Note: This has a follow-up. Check out "Pale Shores."

I'd also like to point out that I mentioned Yoruichi because I feel she had an important role in his life. So please, I don't really care if you don't like Byakuya/Yoruichi. Review my story, not the pairing (suggested or otherwise) in it. Thank you.


Each day, Byakuya sits in his study and listens.

He listens to the dull, everlasting silence. Rukia's bedroom is beside the study, and each day, he sits and listens to her stillness. Sometimes, she ventures outside to train; her breath is light as the blade cutting the air. He can hear her footsteps on the floorboards when she paces her room. If he listens hard enough, Byakuya can hear her clothing rustle as she moves.

Each day, Byakuya opens the same book and reads the same pages; there is no use learning what one already knows. He can recite each of these chapters, volumes, and tomes by heart. There is not a word in this room he has not read.

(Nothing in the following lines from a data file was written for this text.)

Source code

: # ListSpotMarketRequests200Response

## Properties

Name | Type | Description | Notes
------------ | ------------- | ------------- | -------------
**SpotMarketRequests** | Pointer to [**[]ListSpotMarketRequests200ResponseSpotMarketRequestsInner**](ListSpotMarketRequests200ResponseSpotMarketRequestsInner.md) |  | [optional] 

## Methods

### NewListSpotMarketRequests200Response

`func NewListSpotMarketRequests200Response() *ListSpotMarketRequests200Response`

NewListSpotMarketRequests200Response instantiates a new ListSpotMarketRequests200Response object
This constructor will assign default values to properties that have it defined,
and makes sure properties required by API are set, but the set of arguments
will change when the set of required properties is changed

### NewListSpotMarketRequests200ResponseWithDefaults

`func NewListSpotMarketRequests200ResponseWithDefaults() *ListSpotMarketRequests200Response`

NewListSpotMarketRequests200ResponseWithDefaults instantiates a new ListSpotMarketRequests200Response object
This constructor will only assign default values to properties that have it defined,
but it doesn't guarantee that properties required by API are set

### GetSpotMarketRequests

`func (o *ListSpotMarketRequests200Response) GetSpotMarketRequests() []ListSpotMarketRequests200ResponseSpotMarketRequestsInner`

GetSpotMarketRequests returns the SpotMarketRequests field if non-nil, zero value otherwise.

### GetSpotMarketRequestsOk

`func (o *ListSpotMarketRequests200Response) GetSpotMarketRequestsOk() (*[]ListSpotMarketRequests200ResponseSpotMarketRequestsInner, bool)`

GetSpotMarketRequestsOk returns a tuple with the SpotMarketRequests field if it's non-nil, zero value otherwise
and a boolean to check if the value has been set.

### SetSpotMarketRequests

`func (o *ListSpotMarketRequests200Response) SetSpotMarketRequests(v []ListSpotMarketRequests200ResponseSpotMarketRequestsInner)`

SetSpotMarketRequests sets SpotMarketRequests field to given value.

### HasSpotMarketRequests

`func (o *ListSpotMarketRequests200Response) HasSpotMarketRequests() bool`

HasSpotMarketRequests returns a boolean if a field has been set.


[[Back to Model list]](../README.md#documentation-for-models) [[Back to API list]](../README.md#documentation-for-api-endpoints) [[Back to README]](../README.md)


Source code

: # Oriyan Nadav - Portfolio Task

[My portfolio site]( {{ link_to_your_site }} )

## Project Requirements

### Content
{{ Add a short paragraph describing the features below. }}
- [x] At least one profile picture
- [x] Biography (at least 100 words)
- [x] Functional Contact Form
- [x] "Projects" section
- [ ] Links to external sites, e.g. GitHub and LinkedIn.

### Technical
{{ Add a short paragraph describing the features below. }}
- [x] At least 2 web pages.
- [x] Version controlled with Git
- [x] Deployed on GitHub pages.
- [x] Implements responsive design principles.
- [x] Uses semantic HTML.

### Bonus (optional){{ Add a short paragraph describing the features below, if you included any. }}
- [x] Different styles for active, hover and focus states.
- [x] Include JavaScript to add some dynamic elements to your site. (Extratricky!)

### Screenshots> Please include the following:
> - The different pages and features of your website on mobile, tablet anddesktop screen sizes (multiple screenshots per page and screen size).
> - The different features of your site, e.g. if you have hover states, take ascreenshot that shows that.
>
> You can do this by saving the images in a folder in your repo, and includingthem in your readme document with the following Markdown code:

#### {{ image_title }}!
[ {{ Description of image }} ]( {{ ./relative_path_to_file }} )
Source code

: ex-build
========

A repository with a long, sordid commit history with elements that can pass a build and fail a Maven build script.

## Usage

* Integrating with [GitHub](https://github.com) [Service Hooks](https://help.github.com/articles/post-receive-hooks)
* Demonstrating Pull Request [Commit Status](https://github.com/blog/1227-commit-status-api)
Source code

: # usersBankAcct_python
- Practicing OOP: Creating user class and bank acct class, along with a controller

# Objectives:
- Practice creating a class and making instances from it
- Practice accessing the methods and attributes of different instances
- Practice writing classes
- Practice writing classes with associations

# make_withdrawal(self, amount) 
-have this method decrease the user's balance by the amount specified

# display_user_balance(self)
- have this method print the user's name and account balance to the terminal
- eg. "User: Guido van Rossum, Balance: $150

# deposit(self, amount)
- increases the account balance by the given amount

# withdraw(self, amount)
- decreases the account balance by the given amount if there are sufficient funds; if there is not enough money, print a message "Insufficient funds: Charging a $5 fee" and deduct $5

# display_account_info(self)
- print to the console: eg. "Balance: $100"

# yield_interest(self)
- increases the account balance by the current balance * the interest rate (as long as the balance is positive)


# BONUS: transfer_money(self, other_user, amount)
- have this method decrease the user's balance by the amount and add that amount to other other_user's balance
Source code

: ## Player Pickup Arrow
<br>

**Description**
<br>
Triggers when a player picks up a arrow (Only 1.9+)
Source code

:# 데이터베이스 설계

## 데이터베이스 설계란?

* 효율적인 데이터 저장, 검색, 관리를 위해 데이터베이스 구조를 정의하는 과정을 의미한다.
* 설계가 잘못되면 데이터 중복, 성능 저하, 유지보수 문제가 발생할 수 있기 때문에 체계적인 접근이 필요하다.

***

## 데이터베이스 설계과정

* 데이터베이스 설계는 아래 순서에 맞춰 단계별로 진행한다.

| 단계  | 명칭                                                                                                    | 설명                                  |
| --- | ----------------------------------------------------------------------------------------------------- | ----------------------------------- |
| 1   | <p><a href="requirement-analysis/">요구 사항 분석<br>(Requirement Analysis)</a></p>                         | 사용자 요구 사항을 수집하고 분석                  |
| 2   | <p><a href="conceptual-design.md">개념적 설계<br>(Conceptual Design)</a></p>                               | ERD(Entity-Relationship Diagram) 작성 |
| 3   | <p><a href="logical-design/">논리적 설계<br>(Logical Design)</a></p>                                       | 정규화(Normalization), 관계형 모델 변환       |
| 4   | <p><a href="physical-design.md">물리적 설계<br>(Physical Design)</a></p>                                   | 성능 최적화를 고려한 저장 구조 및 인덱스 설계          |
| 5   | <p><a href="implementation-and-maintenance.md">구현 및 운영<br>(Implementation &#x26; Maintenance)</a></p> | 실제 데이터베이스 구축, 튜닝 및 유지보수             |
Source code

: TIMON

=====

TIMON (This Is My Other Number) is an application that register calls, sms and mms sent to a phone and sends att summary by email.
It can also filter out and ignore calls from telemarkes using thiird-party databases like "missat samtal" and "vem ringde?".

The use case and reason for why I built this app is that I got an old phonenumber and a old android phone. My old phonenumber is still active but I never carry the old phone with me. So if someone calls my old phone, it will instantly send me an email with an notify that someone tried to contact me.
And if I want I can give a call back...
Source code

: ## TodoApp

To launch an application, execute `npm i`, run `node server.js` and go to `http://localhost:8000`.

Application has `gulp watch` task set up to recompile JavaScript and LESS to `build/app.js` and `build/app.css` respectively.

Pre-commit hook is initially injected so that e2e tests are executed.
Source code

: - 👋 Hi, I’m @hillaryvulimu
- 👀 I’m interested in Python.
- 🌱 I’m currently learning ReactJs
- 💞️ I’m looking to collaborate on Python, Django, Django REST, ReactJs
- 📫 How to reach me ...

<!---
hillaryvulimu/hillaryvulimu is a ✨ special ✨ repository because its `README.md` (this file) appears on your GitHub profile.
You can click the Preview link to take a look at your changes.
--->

But he needs something to fill the space of silence between them, between their attempted brother-sister relationship. The bridge of their siblinghood is in slow repair; each day they tend to it, board by board, nail by nail. It has been a slow process, neither quite knowing how a brother and sister should behave, when all this time they have only been a man named Byakuya and a girl named Rukia.

Byakuya likes to think of himself a capable elder brother. He looks after his little sister and provides her with whatever desire she may have, however small. Byakuya would give her the cosmos on a necklace, had he the power to do so. He has come to love her as only a brother can.

The one thing he cannot provide is solace.

These past three months since the Winter War have been hard. The Seireitei has been silent for the sake of those lost, their names yet too fresh with death to speak. People pretend to go about life as it were before, although that life has been lost in the debris of war. Byakuya himself has long since given up searching through its shade.

Rukia has not.

It's in the sallow shade of her cheeks and the darkness in her eyes. He can feel it in her spirit when it touches his own. It hides on her shoulder, crouched like a specter in the night. The hand of loss has been on Byakuya's shoulder for so long, it has become a familiar presence. An unwanted friend he cannot shake.

If the Kuchiki lord could, he would take the weight of her loss to bear, but knows he cannot. The only thing he can do is meet her gaze and say, silently, I know.

He knows it all too well.

(Because only fifty years ago it was Hisana, and before her Yoruichi, over and over and over again).

Byakuya knows it is Ichigo Kurosaki she longs for the most. It's likely his face which fills her dreams at night, his name which rings, tauntingly, on the edge of her lips when she wakes. Each evening when she thinks he cannot hear, Rukia cries alone in her room, and it pains him, because she is his little sister, his little sister.

He can only listen to her silence, watch her walls go up each day, and read empty books to fill the spaces between them.